Crawford was briefly a reporter at the Atlanta Constitution as a young woman. In the 1920s, she edited the Salvation Army publication The Young Soldier, at the church's national headquarters in New York, and was called "the Angel of Broadway" because she was a constant and striking presence at prohibition and moral hygiene rallies in Times Square. After she was arrested in 1922 for blocking traffic, she resigned from Salvation Army work. The character of Sarah Brown in the 1950 musical Guys and Dolls is based in part on Crawford in these years.

Crawford was appointed director of the California State Department of Social Welfare in 1931, and held office until 1934, when she became assistant pastor at the Angelus Temple. She became a popular if controversial preacher from the Angelus pulpit, and gave "reckless, explosive" political sermons on local radio broadcasts. Her work supporting Angelus head pastor Aimee Semple McPherson soon became contentious, and by 1937 the pair exchanged multiple public accusations of libel, slander, blackmail and defamation, in what Time magazine called "an ugly squabble". McPherson settled with Crawford, out of court, for an undisclosed sum. Crawford founded a new church in 1936, with plans for expansion.

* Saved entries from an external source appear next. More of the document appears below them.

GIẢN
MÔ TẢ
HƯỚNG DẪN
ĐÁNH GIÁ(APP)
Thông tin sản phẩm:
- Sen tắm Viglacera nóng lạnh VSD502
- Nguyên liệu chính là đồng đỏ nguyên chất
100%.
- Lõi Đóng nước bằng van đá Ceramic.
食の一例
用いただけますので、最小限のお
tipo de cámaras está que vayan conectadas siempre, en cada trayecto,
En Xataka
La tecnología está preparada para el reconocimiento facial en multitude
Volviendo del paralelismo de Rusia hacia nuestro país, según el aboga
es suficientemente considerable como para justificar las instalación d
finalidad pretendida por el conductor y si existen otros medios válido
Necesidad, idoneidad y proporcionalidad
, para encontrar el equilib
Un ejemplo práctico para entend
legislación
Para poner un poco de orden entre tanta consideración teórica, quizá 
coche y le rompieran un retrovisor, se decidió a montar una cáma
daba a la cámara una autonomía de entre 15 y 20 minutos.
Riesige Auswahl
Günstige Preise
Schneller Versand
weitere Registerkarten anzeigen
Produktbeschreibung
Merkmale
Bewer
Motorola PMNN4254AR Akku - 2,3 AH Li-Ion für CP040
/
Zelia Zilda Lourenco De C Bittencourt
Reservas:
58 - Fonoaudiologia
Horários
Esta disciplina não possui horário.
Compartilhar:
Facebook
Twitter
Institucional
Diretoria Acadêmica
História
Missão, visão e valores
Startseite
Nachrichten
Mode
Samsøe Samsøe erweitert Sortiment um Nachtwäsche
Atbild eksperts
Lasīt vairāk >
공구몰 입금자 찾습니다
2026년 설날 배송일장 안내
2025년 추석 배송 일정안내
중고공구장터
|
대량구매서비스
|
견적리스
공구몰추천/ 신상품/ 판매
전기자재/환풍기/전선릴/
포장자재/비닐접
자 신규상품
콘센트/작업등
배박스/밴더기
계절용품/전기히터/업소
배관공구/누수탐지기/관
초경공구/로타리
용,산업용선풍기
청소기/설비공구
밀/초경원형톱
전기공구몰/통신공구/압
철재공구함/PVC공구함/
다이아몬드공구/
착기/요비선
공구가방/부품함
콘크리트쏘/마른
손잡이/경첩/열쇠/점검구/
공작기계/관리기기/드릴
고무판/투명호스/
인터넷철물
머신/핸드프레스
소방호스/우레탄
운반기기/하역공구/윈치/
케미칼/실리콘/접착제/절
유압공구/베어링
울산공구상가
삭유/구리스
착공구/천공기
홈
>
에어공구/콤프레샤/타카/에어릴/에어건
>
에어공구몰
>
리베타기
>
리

In her later years, Crawford worked with the Los Angeles County Department of Senior Citizens Affairs.

== Personal life ==
Crawford married three times. Her first husband was a newspaper publisher, John Harold Sommers; they married in 1924 and divorced in 1928. Her second husband was stockbroker Raymond Bachelder Splivalo; they married in 1930, and he died in 1937. Her third husband was rancher Arthur Lawrence Lambertz; they married in 1948. She died from meningitis in 1966, aged 67 years, in Los Angeles. Her grave is in Inglewood Park Cemetery in California.